Tonsillitis is a common disease of childhood and adolescence. The diagnosis of tonsillitis generally requires the consideration of Group A beta-hemolytic Streptococcus (GABHS) infection. However, numerous other bacteria alone or in combinations, viruses and other infections and non-infectious causes should be considered. Recognition of the cause and choice of appropriate therapy are of utmost importance in assuring rapid recovery and preventing complications.

Penicillin is currently the first-choice treatment for GABHS pharyngotonsillitis. However, the growing failure of penicillin to eradicate GABHS is of concern. This website discusses the potential causes of penicillin failure ( i.e. the presence of beta-lactamse producing bacteria that can “protect” GABHS from penicillins) and methods to overcome them. It also discusses the role of anaerobic bacteria in tonsillitis and its complications.

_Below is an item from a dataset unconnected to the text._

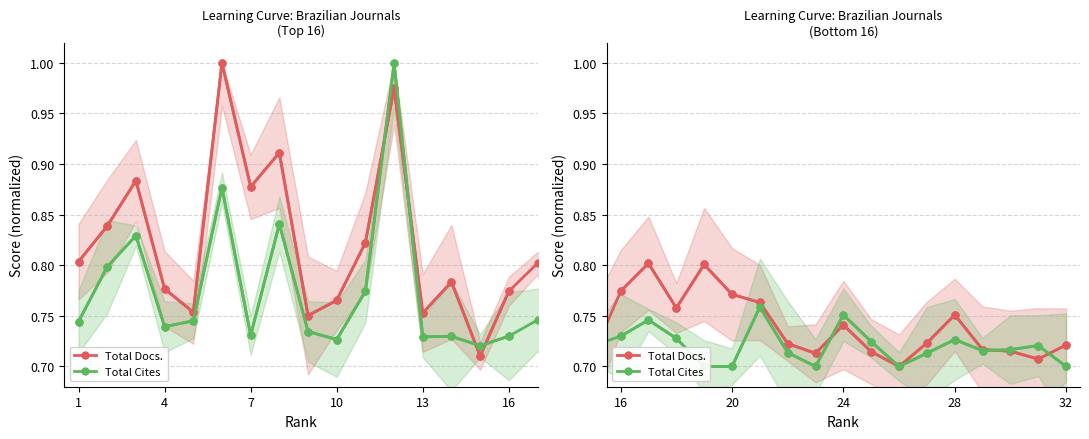

What is the sum of the Total Cites values at 13 and 10?

1.4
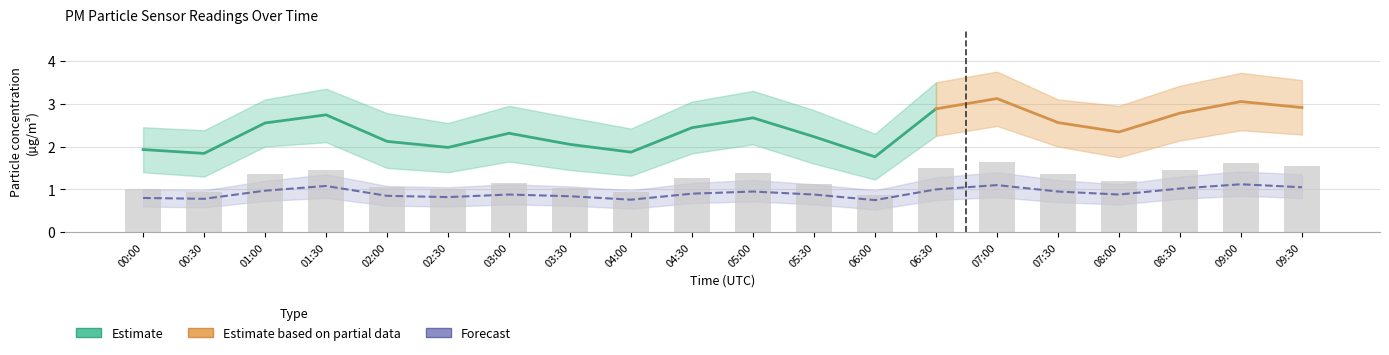

How many data points does each series have?

20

Thursday, January 21, 2016

Probiotic for the treatment of recurring group A beta-hemolytic streptococci pharyngo-tonsillitis

A recent retrospective study has shown that an oral preparation of Streptococcus salivarius K12 (SsK12) may be a good option for treating patients who have group A beta-hemolytic streptococci (GABHS), especially those patients who  require frequent antibiotic therapy. The study was completed by Giuseppe Gregori, MD and colleagues, of the Primary Care Department, in the Department of Health Science at the University of Genoa, Italy, and was published in Therapeutics and Clinical Risk Management on January 2016.

The study assess retrospectively if SsK12 use in pediatric patients with recurrent group A beta-hemolytic streptococcal (GABHS) tonsillitis (RPTI) reduce the occurrence of  GABHS relapses during the treatment period, and during the following 12 months as well as compared to a group of children with GABHS RPTIs not being treated with SsK12.

There were 130 children in this study, 76 were treated with SsK12, and 54 were the control group. The investigators found that the reduction of infections observed in the SsK12-treated children was statistically higher than the controls. Additionally, the children treated with SsK12 experienced significantly fewer GABHS infections both during the initial 90 days of inclusion in the study, when the treatment group received SsK12, and in the following 9 months.


The authors noted that even though treatment with SsK12 oral preparation made the need for antibiotic therapy against GABHS infections four times less likely, the retrospective, observational study has less validity than a double-blind, controlled, prospective, and randomized investigation. They recommended that further studies and additional investigations would be performed on this topic.